Dataset records:
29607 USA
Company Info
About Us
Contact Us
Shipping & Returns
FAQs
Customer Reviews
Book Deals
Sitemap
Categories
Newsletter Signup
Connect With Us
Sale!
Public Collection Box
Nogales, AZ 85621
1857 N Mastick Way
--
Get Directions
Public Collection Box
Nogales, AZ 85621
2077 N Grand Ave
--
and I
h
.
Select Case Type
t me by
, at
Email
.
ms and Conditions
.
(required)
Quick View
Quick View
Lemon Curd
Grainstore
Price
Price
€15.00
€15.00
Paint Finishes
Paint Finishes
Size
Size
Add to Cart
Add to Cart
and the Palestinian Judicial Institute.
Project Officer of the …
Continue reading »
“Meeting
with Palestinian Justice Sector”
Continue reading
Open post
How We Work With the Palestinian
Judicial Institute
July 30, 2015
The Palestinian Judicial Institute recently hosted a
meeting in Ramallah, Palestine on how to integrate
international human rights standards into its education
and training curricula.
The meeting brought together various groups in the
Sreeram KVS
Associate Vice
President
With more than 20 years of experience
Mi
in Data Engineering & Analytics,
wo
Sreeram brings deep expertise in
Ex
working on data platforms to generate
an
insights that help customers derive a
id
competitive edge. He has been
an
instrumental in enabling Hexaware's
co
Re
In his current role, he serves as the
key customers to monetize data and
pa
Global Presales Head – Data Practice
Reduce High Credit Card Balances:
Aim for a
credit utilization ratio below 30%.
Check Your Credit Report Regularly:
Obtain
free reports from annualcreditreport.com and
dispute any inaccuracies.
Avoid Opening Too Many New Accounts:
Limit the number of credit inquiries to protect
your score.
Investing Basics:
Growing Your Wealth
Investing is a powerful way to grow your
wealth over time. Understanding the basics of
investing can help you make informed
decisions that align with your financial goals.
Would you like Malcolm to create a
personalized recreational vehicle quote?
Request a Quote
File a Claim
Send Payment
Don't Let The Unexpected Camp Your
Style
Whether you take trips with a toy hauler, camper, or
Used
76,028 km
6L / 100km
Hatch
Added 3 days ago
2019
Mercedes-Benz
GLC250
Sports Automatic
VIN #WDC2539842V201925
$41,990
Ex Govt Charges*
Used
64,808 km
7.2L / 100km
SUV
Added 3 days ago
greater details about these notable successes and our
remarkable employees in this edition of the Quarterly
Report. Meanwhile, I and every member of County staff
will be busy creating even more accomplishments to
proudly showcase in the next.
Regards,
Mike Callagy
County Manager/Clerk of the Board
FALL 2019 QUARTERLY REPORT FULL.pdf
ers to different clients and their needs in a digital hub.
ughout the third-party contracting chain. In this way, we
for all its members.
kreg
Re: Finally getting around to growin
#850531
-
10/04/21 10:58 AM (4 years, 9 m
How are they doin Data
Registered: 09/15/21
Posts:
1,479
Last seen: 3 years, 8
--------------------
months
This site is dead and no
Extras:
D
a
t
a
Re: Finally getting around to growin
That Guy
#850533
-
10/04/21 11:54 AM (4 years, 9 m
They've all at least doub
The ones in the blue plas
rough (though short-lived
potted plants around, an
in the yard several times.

Brief: Only the number is wanted: how many lines in the entries above include the word "customers"?

Expected output: 2